A faithful retyping of every entry below is wanted, with images left out.

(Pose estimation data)
• • • •
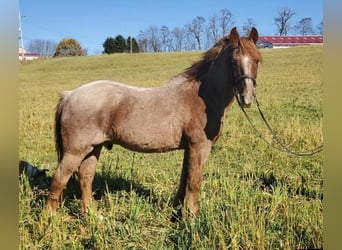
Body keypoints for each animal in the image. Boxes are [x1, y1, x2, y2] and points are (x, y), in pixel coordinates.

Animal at [45, 27, 262, 219]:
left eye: (257, 60)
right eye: (233, 61)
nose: (247, 98)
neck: (201, 97)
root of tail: (69, 95)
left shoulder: (189, 149)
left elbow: (184, 181)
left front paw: (178, 213)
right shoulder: (199, 147)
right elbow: (194, 182)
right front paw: (192, 218)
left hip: (93, 148)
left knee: (86, 177)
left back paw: (93, 215)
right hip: (75, 151)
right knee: (59, 179)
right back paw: (50, 219)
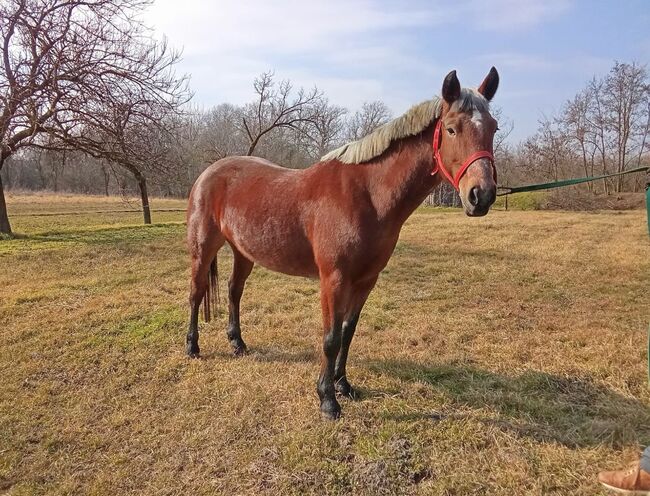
• • • •
- RESPONSE TO THIS EXERCISE -
Body keypoints for each animal in the image. Boxes are [x1, y1, x2, y2] and points are (x, y), in pixel coordinates.

Animal at [45, 27, 262, 219]:
left eye: (257, 60)
right eye: (233, 61)
nose: (247, 98)
neck: (201, 97)
root of tail: (69, 95)
left shoulder: (189, 149)
left elbow: (184, 181)
left front paw: (178, 213)
right shoulder: (199, 147)
right elbow: (194, 182)
right front paw: (192, 218)
left hip: (93, 148)
left knee: (86, 177)
left back paw: (93, 215)
right hip: (75, 151)
right knee: (59, 179)
right back paw: (50, 219)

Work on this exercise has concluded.